60 Multicolored (i.e. Gold) – 5 of each pair, 10 tri-color
50 Hybrid – 5 of each pair
This is 460 cards. Remember that you need 360 cards for a full draft (45 cards each for 8 players), and with 100 left over you have the ability to include two more players if you wish. Other cubes are much larger, including 100 of each color and so on. These allow you to get a much more varied experience, as with more cards you see less of one specific card or combination over a series of drafts.
Note: Some people consider Gold and Hybrid cards the same (i.e. they don’t separate them into different categories / spreadsheet pages), so you can take this with a grain of salt.
Also, many people do not adhere to exact numbers of each color. I personally recommend that you have the same number of cards in each color, as it provides a more balanced environment of colors and effects, but that is only a guideline based on my experience.
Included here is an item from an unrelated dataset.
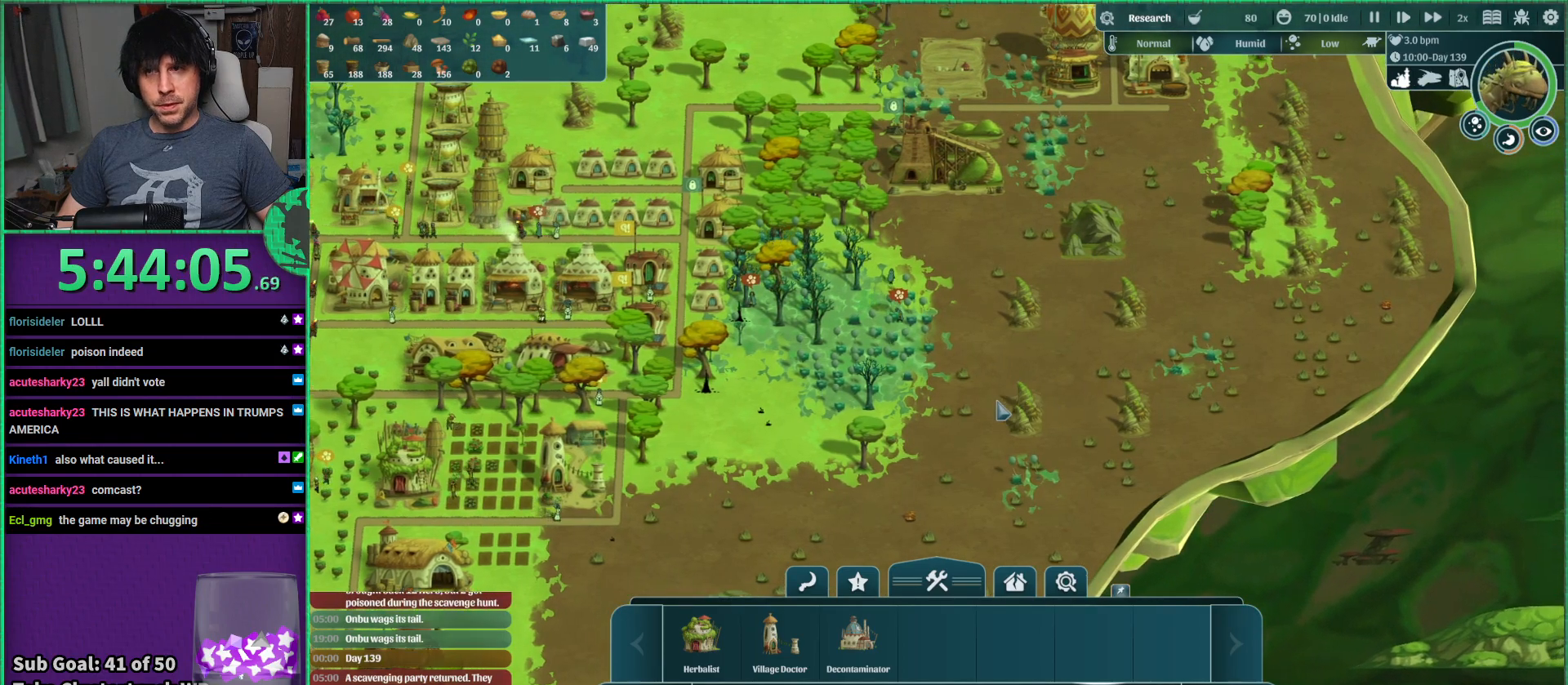
{"keys": [], "events": [[150, "w", "up"]]}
Others have had fun, for example, cutting White out of their cube due to its lack of ‘raw power’ in contrast with other colors. Some cut Green for the same reason. Either way, you can feel free to use my cube as a guideline, or the myriad of lists available in the forum.
Step 4: Compile!
Now you’ve got the style, you’ve got the budget and you’ve got the list. Now the fun part begins: Putting it all together!
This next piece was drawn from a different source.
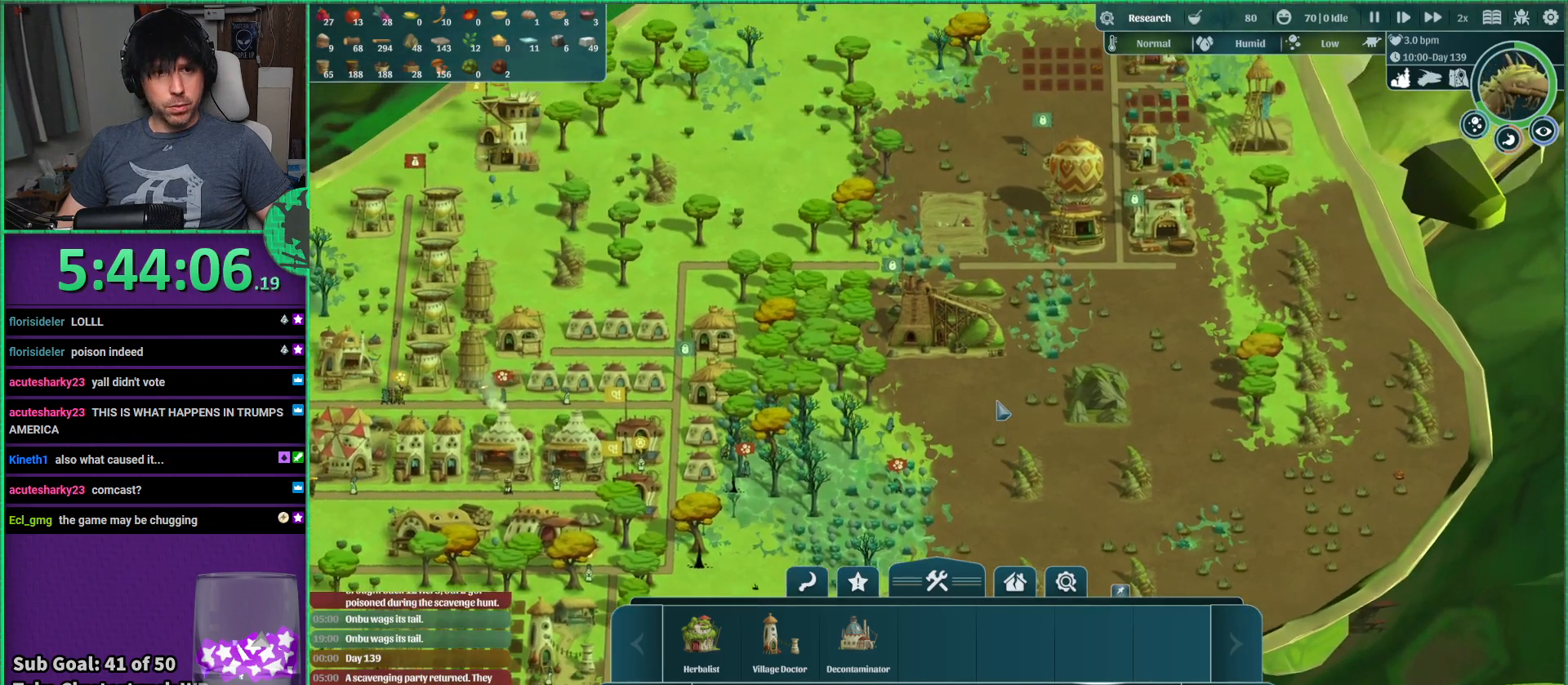
{"keys": [], "events": []}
Here’s what you’ll need: The cards themselves, sleeves, and 50 basic lands of each type.
I would suggest two cardboard boxes: One long box for the cube itself (the cube is not actually cube shaped, heh), and one short box for your land cards. Sleeve up all of the cards using the same sleeves (as mentioned above).
And now comes the fun part..
Step 5: Playtest, playtest, playtest!
Okay, so you’ve made it. You got your style, your budget, your list, your cards, and you’re ready to play.
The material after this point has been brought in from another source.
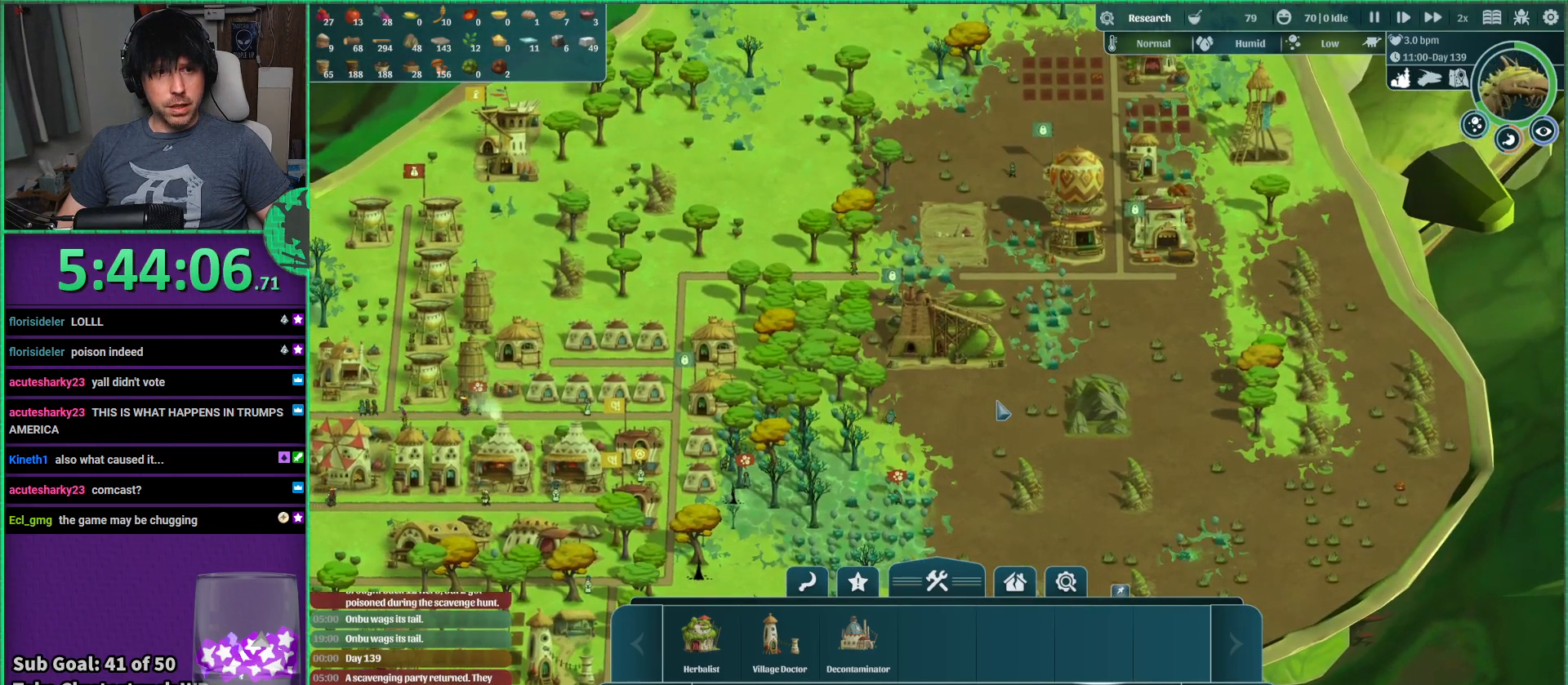
{"keys": [], "events": []}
The most effective way of judging any cube is playing with a full 8-man draft. This gives you a sense of archetypes (feel free to read up on Cube Draft Archetypes), and also lets you know what the winners and losers of your cube happen to be.
Here’s the easiest litmus test for the cube: Whenever something is continually a pass out (ie the last pick of the pack), it probably should go. This means that over many drafts (3+), you’ve noticed that one card or one type of card is simply not being played. This can be surprising based on your playgroup. For example, Necropotence, while being completely busted, overpowered, and banned in Magic for good reason, was taken out of my cube because it wasn’t played. Now that’s not to say I won’t include it again in the future, but it’s a testament of how players shape what is in your cube. No matter how good, if its not being played or utilized, then it’s not worth the slot.
After this process, feel free to upload your list to the CubeDrafting.com forums, participate in discussion of various cards and strategies, and shape and mold your cube to the most perfect format for you and your playgroup. Because if you’re not having fun, you’re doing it wrong.
Hope this helps, and good luck with your cube!